Plausible-but-wrong numerics (F3 residual). If the model says 48,000 evacuees when the real number is 50,000, no automated test flags it. The 50% drop gate catches gross errors, not subtle ones.
Coordinated prompt injection (F12 residual). If an attacker controls ≥2 indexed sources and one spoofs an official domain, the corroboration gate passes. This requires a sophisticated, targeted attack — low probability, but the architecture doesn’t structurally prevent it.

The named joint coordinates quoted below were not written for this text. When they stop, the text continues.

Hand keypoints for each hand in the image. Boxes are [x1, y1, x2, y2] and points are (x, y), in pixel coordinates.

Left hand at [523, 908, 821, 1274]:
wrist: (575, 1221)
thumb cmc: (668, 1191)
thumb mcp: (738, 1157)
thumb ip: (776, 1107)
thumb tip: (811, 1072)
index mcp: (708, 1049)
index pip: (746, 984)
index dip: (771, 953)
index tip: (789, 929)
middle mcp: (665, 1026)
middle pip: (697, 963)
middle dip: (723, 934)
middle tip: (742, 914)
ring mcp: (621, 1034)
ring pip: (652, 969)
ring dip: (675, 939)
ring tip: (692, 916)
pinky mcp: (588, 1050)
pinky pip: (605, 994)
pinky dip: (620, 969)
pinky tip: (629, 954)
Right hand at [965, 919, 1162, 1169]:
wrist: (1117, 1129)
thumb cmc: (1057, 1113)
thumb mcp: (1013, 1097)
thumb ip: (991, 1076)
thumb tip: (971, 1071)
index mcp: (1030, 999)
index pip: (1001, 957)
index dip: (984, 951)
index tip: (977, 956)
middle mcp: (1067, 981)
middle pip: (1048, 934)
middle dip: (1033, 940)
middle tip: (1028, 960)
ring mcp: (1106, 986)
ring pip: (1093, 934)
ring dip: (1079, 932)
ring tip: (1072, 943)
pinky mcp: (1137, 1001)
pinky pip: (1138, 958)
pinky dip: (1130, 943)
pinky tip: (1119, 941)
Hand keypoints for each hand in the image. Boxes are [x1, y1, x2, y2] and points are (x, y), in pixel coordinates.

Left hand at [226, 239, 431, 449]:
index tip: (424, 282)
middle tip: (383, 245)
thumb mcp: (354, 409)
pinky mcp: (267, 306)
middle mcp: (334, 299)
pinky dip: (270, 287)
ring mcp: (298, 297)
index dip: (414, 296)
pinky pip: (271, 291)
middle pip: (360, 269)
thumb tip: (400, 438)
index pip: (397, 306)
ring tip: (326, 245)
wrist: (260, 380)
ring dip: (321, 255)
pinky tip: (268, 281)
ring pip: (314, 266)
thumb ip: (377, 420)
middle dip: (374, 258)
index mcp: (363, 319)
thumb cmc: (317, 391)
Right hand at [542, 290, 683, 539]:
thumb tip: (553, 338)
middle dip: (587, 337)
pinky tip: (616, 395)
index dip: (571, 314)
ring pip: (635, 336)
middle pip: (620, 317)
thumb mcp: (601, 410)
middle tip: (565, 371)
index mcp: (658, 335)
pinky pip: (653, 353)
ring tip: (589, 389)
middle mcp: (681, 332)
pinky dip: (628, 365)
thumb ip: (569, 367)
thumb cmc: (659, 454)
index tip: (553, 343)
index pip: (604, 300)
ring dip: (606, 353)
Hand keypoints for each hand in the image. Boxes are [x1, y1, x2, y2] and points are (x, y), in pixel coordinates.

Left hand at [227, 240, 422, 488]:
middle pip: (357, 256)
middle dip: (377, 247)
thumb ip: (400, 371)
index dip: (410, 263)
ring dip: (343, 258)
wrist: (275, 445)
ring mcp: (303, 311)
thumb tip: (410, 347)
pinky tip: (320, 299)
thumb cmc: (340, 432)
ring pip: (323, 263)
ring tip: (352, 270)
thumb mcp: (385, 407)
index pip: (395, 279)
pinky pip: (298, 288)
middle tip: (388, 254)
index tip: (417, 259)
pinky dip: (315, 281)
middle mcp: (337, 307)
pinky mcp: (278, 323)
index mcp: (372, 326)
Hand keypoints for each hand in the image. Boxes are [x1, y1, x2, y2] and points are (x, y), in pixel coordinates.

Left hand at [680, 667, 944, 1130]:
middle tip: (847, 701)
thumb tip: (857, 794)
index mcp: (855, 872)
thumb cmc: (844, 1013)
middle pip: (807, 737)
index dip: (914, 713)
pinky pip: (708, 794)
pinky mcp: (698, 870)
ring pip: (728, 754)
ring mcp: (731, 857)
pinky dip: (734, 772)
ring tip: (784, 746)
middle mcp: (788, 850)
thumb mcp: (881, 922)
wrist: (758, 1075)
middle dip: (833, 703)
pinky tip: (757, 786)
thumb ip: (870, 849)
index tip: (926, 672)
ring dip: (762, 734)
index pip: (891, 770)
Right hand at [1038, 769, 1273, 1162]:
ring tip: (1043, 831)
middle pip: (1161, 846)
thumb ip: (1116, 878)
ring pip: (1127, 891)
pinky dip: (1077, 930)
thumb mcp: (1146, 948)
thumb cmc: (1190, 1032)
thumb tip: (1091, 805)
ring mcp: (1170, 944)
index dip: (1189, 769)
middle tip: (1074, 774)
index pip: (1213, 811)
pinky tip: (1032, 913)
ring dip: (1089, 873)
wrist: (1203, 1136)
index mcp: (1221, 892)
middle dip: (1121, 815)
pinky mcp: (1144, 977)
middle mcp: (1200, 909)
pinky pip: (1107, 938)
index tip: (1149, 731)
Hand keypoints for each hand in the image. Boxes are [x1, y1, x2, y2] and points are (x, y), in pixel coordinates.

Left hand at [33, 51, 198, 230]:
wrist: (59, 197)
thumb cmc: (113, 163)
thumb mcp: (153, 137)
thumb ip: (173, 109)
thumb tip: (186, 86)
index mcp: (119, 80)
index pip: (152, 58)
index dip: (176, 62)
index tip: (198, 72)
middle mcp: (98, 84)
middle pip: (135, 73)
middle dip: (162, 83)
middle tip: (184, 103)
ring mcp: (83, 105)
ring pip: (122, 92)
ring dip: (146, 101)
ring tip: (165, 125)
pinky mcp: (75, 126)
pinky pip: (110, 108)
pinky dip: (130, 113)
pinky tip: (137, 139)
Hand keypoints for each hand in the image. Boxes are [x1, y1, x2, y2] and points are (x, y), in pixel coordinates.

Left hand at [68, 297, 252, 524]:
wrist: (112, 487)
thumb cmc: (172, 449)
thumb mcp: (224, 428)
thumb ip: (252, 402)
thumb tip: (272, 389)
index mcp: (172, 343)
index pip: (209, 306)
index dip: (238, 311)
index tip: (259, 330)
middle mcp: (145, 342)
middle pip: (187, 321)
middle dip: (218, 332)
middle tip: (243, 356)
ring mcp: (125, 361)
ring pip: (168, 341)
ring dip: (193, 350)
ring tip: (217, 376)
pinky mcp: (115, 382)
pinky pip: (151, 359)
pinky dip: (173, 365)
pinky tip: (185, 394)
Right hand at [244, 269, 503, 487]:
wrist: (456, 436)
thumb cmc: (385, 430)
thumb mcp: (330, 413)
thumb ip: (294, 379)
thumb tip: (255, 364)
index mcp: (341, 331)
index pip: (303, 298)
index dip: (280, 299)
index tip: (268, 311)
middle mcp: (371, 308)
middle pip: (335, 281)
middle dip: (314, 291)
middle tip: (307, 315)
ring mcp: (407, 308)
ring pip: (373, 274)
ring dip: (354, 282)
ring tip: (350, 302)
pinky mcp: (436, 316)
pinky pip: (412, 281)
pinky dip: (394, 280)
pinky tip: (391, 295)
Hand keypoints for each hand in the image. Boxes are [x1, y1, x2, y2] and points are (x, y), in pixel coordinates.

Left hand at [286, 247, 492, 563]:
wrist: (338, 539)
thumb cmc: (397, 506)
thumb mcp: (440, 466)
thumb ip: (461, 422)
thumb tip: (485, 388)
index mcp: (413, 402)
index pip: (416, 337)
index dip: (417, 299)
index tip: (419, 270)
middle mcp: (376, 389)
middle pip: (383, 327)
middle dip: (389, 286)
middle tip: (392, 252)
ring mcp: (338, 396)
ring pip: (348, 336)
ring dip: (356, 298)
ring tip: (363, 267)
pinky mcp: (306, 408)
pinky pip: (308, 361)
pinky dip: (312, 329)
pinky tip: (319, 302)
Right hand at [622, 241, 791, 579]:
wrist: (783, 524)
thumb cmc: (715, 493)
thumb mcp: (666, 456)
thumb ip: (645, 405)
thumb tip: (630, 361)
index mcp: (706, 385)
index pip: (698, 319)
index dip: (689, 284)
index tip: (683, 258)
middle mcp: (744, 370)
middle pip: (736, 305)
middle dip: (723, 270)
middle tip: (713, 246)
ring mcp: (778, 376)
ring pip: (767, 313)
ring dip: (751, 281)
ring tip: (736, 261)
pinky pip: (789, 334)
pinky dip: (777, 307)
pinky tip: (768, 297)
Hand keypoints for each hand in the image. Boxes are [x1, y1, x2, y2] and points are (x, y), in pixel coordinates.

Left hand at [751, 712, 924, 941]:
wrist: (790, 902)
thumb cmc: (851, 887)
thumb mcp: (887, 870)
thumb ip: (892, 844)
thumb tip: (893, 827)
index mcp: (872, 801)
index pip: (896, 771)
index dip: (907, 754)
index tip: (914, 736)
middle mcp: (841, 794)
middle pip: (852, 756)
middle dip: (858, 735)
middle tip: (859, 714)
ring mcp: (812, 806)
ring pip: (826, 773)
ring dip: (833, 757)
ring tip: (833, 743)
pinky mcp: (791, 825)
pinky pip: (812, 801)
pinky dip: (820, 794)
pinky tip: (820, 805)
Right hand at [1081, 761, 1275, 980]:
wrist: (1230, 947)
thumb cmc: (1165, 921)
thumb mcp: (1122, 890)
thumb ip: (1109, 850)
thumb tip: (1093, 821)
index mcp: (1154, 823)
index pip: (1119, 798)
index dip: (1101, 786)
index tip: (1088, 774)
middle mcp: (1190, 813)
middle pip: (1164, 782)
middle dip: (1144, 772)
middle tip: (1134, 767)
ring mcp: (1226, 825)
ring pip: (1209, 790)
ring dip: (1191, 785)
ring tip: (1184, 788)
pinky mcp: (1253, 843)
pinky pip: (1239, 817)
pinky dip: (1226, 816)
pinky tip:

Silent cron death (F9). The pipeline has no external heartbeat monitor. If the cron stops and the staleness banner has a bug, users see no signal. Mitigation: the staleness banner is tested (P0-3), so both would have to fail simultaneously.
Subtle semantic drift. The model might gradually shift tone (more alarming, more reassuring) without triggering any binary test. The human review step is the control here, not the eval harness.
The eval harness is strongest where the failure mode is binary and catastrophic (all-clear vs. not, fabricated vs. real, stale vs. fresh). It’s weakest where the failure mode is continuous and subtle (slightly wrong numbers, gradual tone drift, sophisticated injection). This matches the priority: the binary-catastrophic modes are the ones that could kill someone; the continuous-subtle modes degrade quality but don’t create false safety signals.